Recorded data
===

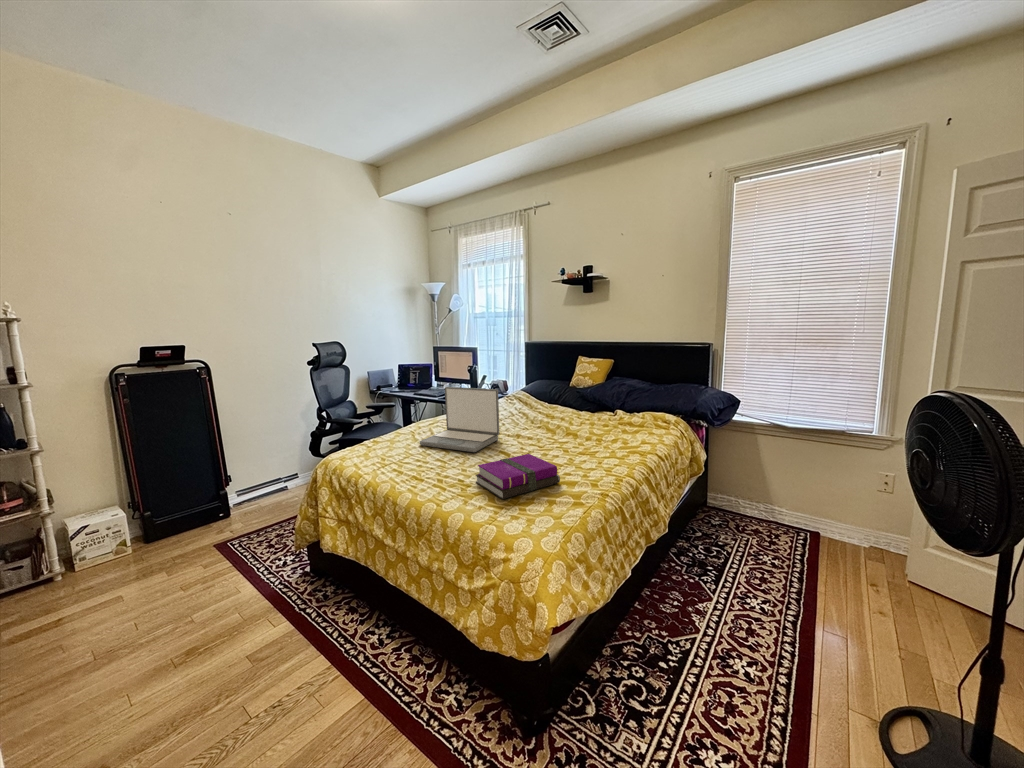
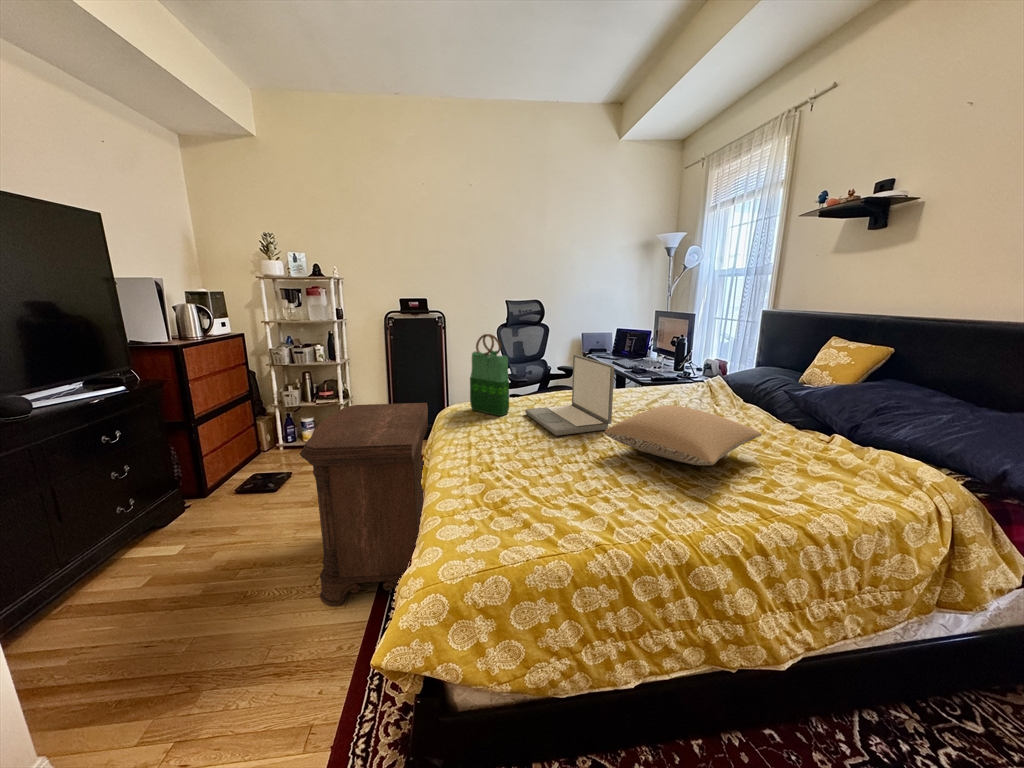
tote bag: none [360,377,406,454] -> present [470,334,509,416]
pillow: none [523,410,604,445] -> present [605,406,762,465]
notebook: present [476,454,560,499] -> none [482,447,577,502]
nightstand: none [203,460,396,718] -> present [300,403,428,605]

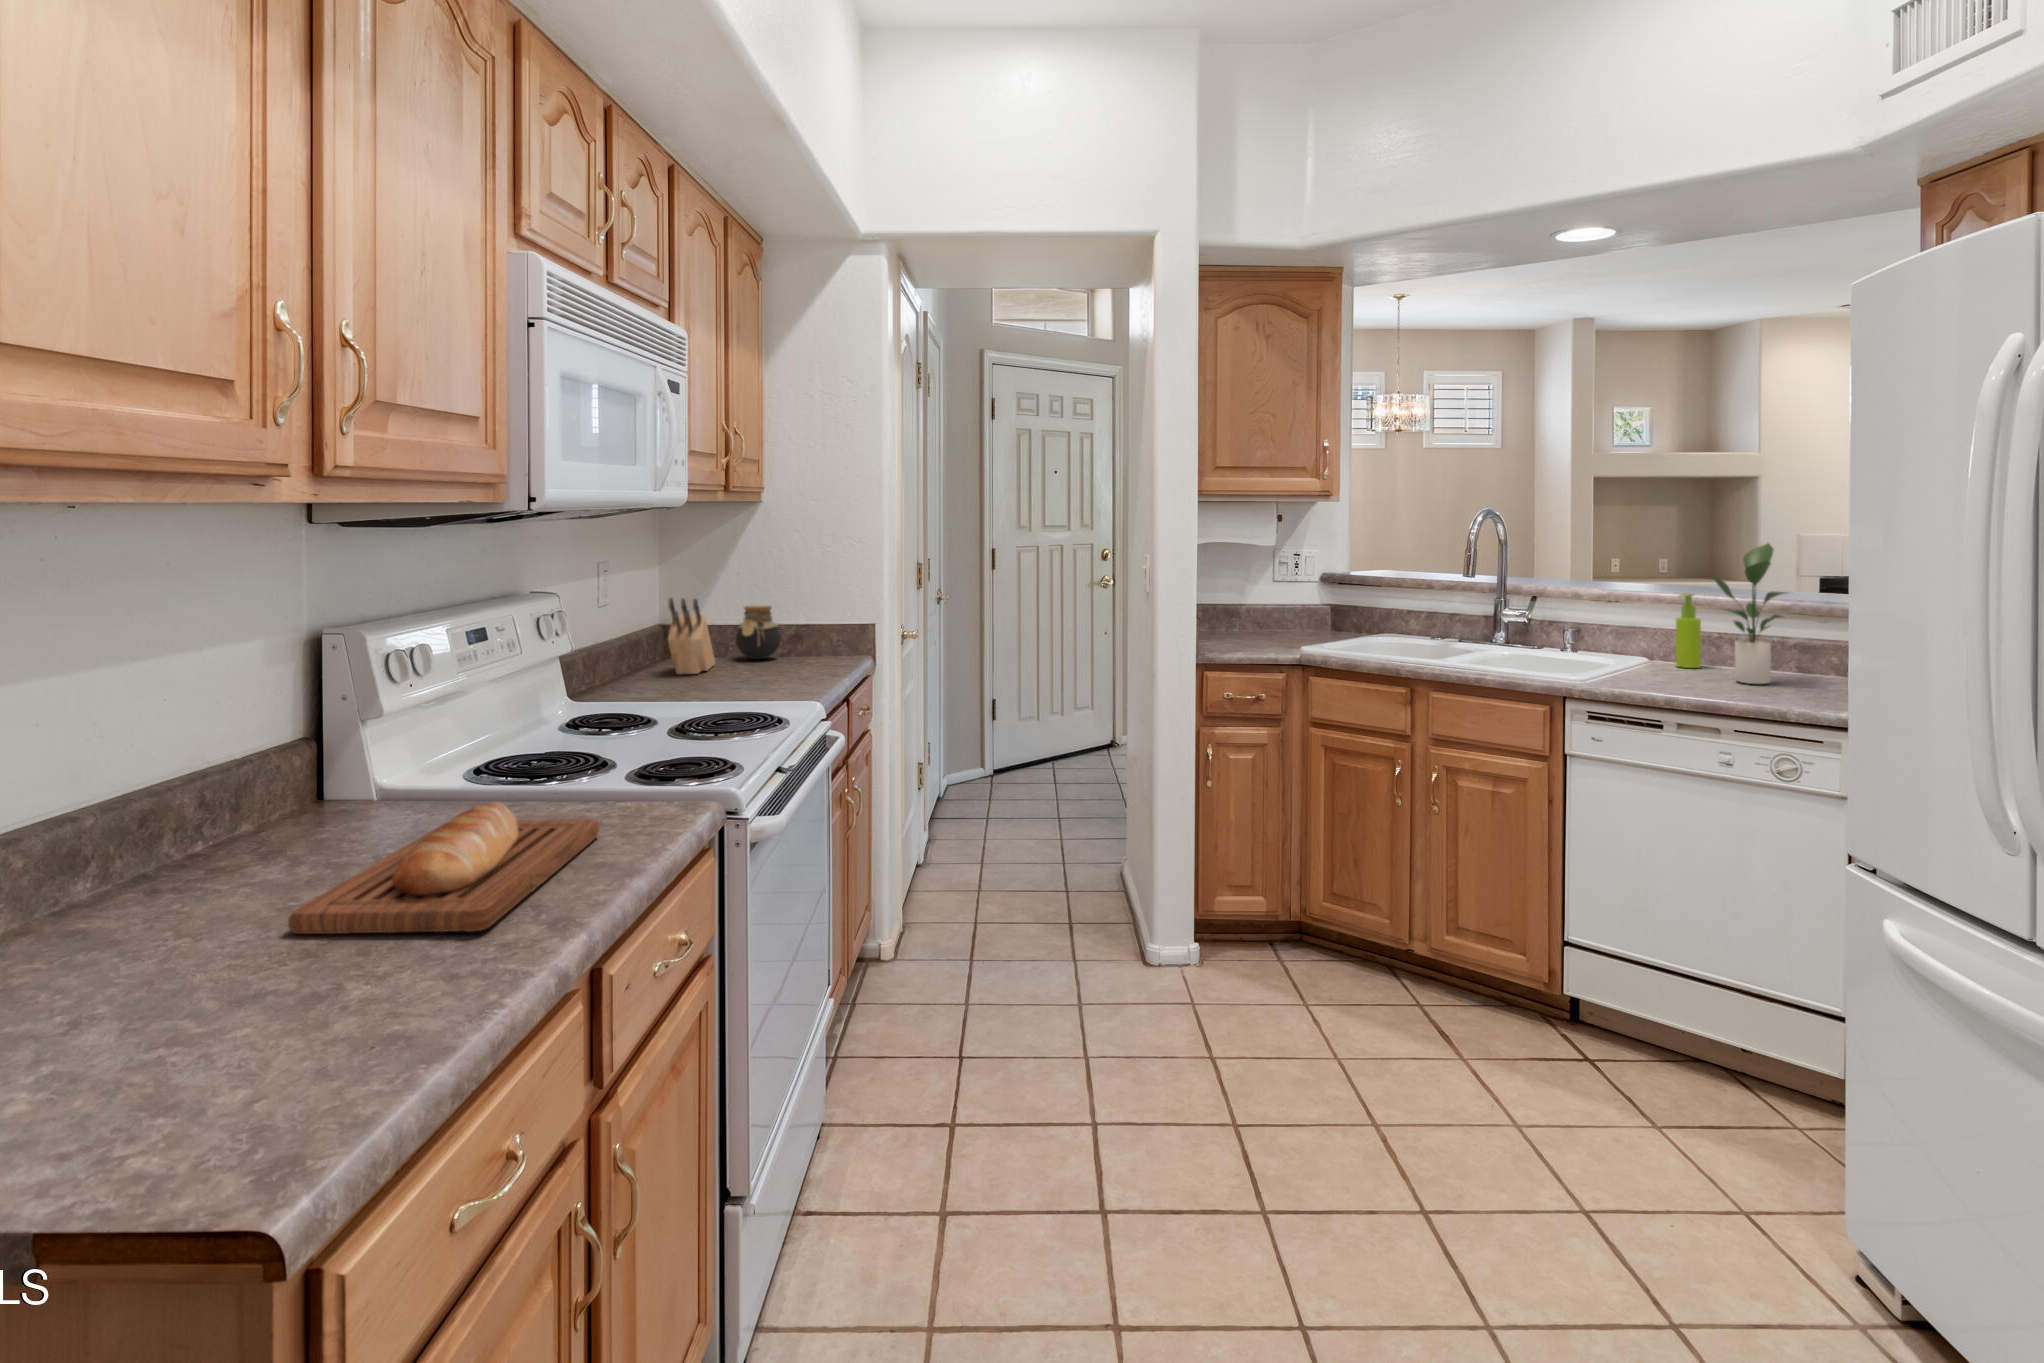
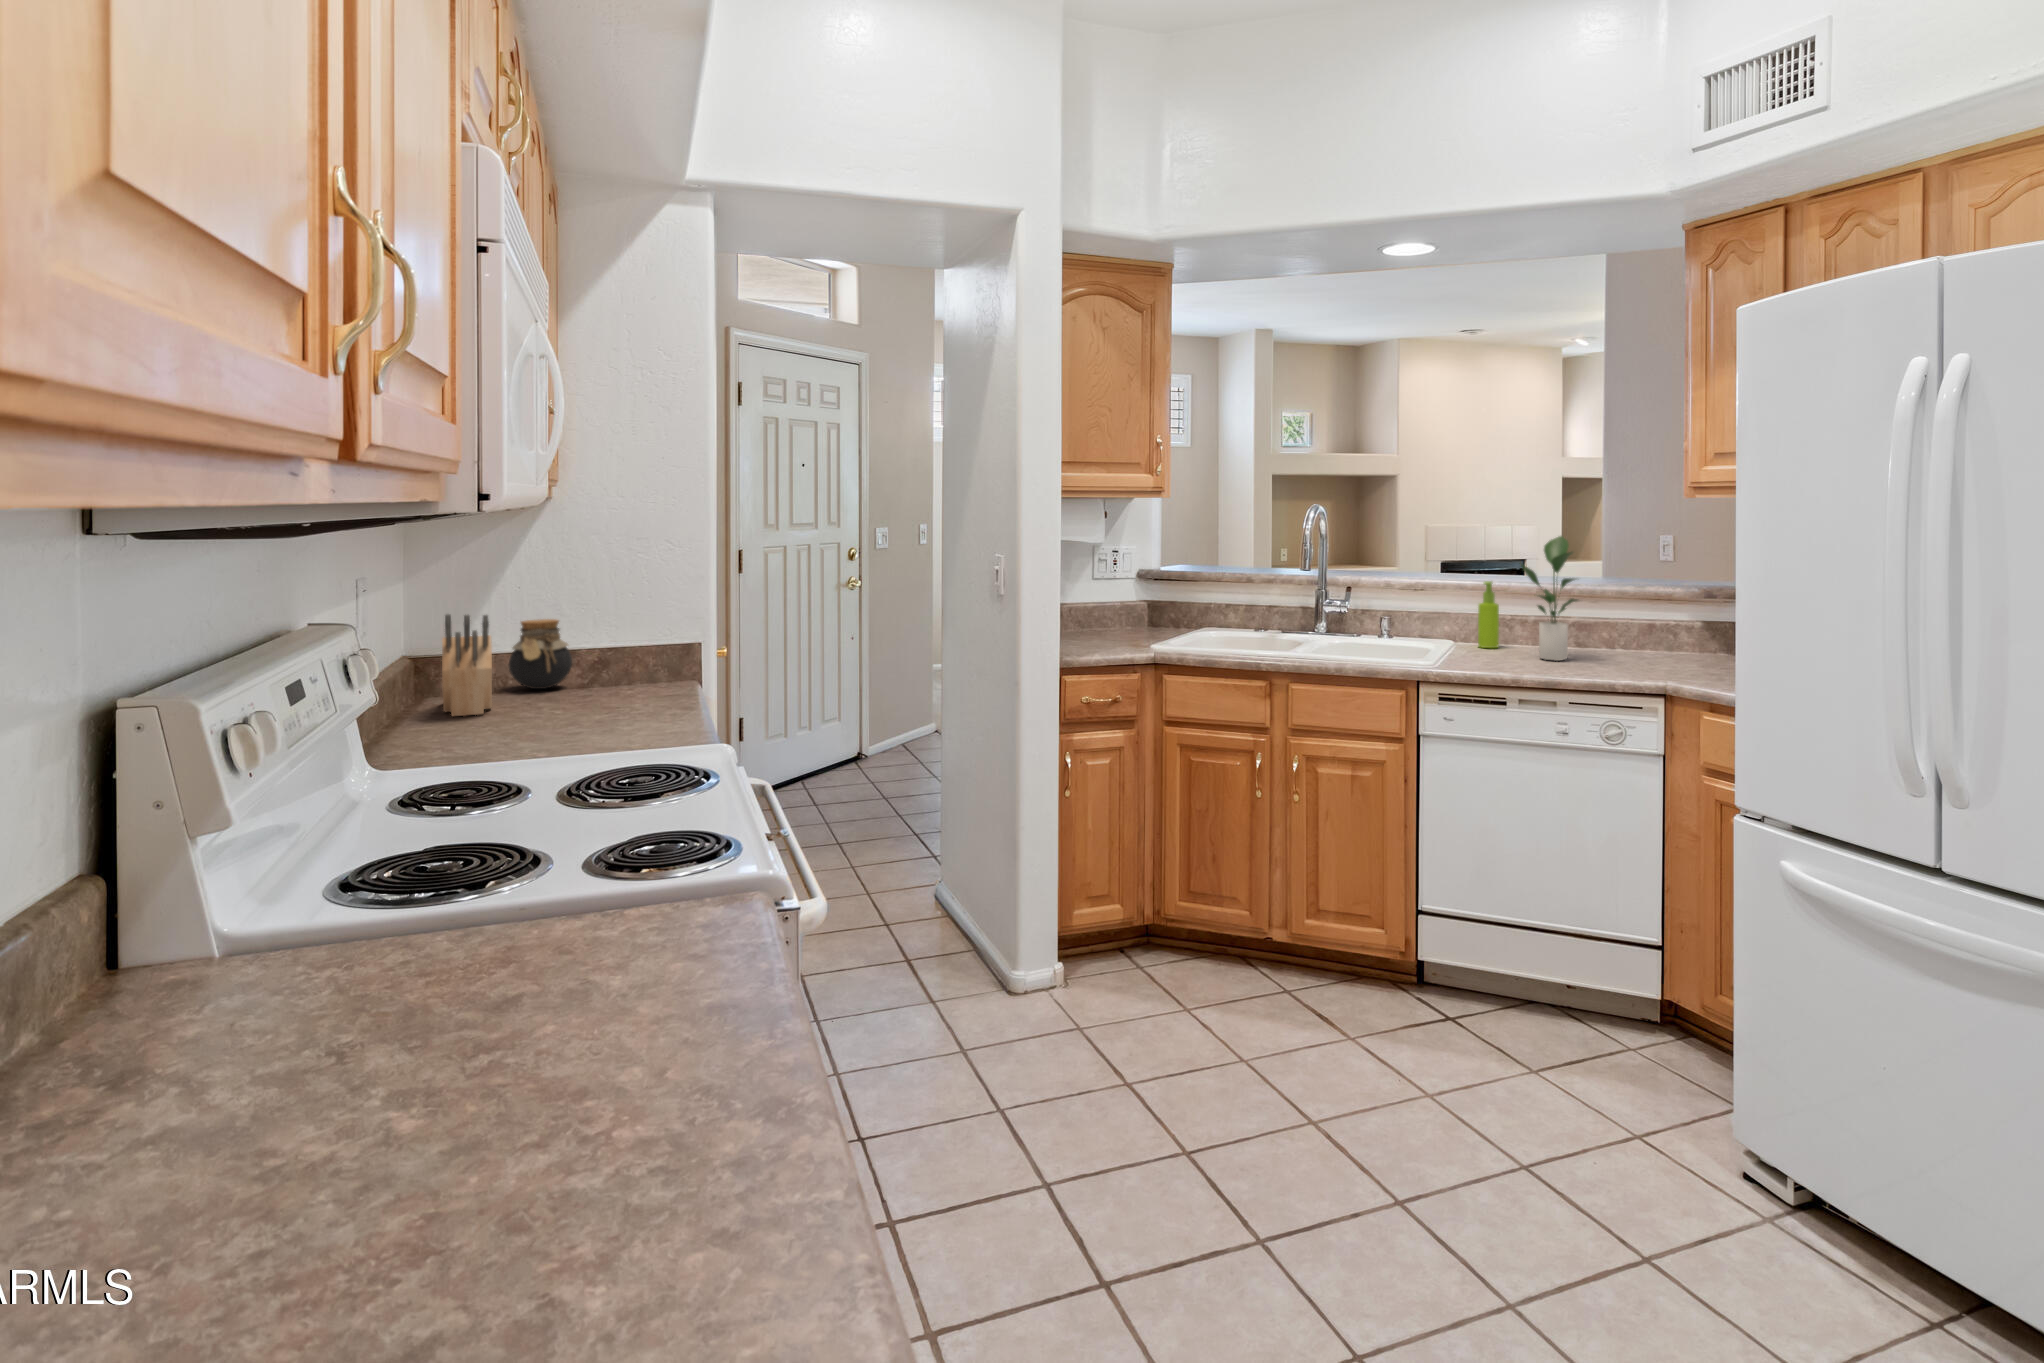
bread loaf: present [288,802,599,934] -> none [333,949,709,1259]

===

Required work: Before copying, set the pictures aside; then reproduce each entry above exactly.

Answer below:
tote bag: none [360,377,406,454] -> present [470,334,509,416]
pillow: none [523,410,604,445] -> present [605,406,762,465]
notebook: present [476,454,560,499] -> none [482,447,577,502]
nightstand: none [203,460,396,718] -> present [300,403,428,605]

bread loaf: present [288,802,599,934] -> none [333,949,709,1259]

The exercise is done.